21. The High Court, on a careful and meticulous examination, has held that
the appellant had failed to establish that he is the joint owner of the
item No. 1 with Abba Sait and that he is entitled to half share in it. The
above finding deserves affirmance and we, therefore, affirm the same.
22. During the pendency of the appeal, the appellant-Azeez Sait died on
28.12.2001 leaving behind his legal representatives who are as follows:
1. Zubeda Bai wife widow 75
2. Tasneem Bai Daughter married 52
3. Adil Sait Son married 50
4. Shehnaz Bai Daughter married 47
5. Yasmeen Bai Daughter married 39
6. Shaheena Bai Daughter married 36
7. Tanveer Sait Son married 34
23. The death certificate issued on 4.4.2002 by the Mysore City Corporation
was filed as an Annexure along with the application for substitution of
legal representatives of late Azeez Sait. Civil Appeal came up for hearing
on 6.8.2003. A representation was made on behalf of the appellant that
appellant No.1 expired and, therefore, time was sought for filing the
application for bringing heirs of the deceased appellant on record. By
order dated 6.8.2003, this Court adjourned the matter for four weeks for
the said purpose. Thereupon, the appellants filed the application for
substitution on 8.9.2003 which again came up before this Court on 17.9.2003
for directions with office report. This Court on the said date passed the
“Application for bringing on record the legal heirs of the deceased
appellant No.1 is allowed.
At the request of the learned counsel for the appellants for filing
vakalatnama on behalf of the legal representatives of deceased appellant
No.1, adjourned for two weeks”.
24. At the time of hearing on 7.10.2003, learned counsel for the appellant
submitted that he has entered appearance on behalf of all the legal
representatives except Adil Sait who refused to engage him for arguing the
appeal on his behalf. Therefore, fresh notice may be ordered to him. We are
unable to countenance the said submission. A close scrutiny of the averment
made in the application for substitution clearly shows that Adil Sait has
knowledge of the pendency of the appeal. Paragraphs 5 to 8 of the
application for submission read thus:
“5. That the legal representatives were not aware of the case pending in
Supreme Court. The case was fully handled and corresponded only by deceased
Mr. Azeez Sait. Later on when the old papers were searched the petitioners
got the correspondence of lawyer and case pending in the Supreme Court.

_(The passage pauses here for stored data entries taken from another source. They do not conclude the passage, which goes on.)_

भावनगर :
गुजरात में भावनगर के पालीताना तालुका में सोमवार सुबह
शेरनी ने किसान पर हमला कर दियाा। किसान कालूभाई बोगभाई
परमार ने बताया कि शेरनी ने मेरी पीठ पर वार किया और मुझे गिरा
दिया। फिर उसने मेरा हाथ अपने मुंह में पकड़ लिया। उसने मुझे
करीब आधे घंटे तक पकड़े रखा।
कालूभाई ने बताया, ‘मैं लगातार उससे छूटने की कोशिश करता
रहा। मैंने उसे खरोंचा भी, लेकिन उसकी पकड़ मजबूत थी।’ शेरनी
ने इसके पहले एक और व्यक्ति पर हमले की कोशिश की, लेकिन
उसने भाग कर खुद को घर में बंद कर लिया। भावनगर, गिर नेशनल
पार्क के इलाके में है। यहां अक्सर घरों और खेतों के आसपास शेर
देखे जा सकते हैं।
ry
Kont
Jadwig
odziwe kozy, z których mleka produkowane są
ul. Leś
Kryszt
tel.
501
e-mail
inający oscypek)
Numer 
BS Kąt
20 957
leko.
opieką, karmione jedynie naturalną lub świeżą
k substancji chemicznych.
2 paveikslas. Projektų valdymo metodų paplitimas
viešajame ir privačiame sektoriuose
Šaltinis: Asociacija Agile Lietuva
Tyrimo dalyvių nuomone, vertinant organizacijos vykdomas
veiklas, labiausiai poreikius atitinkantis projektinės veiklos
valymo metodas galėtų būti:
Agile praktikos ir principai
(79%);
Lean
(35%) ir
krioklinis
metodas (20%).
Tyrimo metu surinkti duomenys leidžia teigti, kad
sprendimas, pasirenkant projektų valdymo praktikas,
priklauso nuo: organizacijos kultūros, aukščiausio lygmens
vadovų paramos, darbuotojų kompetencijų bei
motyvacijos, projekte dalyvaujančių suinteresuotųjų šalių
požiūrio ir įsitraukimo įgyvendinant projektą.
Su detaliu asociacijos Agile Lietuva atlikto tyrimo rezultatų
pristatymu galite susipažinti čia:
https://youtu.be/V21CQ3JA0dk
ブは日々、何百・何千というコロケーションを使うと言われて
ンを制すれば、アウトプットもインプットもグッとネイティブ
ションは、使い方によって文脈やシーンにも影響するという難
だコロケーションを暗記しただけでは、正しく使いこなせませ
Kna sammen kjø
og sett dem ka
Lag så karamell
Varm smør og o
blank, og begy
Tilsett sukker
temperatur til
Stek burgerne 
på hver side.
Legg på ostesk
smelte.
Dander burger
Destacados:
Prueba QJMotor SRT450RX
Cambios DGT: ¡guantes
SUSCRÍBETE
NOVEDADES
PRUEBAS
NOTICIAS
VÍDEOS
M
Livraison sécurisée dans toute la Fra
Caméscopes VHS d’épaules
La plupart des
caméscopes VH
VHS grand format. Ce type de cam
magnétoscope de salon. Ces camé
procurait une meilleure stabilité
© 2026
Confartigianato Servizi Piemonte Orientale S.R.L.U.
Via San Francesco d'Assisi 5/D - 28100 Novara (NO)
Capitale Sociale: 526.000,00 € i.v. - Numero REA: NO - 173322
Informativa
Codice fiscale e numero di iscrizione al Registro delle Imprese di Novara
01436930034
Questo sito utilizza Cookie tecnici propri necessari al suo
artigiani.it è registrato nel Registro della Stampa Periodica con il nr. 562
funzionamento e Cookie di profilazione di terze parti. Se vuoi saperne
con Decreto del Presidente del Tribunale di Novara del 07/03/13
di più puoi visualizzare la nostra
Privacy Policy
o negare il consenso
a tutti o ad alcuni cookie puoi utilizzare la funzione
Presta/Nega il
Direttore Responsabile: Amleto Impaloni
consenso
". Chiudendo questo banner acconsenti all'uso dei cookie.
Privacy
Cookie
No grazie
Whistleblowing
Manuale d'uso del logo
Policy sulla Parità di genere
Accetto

6. That two of the daughters also reside abroad and they also were to be
appreciated to prosecute the appeal and as such the delay is caused.
7. That the legal representatives were not aware of the procedure of this
Hon’ble Court and there is some delay in filing the substitution
application. And the same be condoned in the interest of justice.
8. That the legal representatives are very much interested in prosecuting
the appeal. Hence, the legal representatives be brought on record and the
appeal may be heard on merits.”
25. The application for submission was ordered by this Court on the basis
of the averments made in the application and on the basis of the
representation made by the counsel for the appellant on 17.9.2003.
Therefore, we hold that all the legal representatives mentioned in the
application for substitution are aware of the proceedings and, therefore,
it is upto them to engage or not to engage a counsel to argue the case to
which they have knowledge. This apart, the estate of the deceased appellant
is also represented by all other legal representatives. it is the duty of
the legal representatives who have knowledge about the pending proceedings
in this Court to engage the counsel. When they fail in engaging the counsel
in spite of the knowledge of the pendency of the appeal, the said legal
representative is responsible for his lapse. We, therefore, hold that this
judgment of ours is binding on all parties to the proceedings including the
seven legal representative of Azeez Sait who did on 28.12.2001.
26. For the foregoing reasons, we have no hesitation to dismiss the appeal.
Since the parties to this action are near relatives, we order no costs.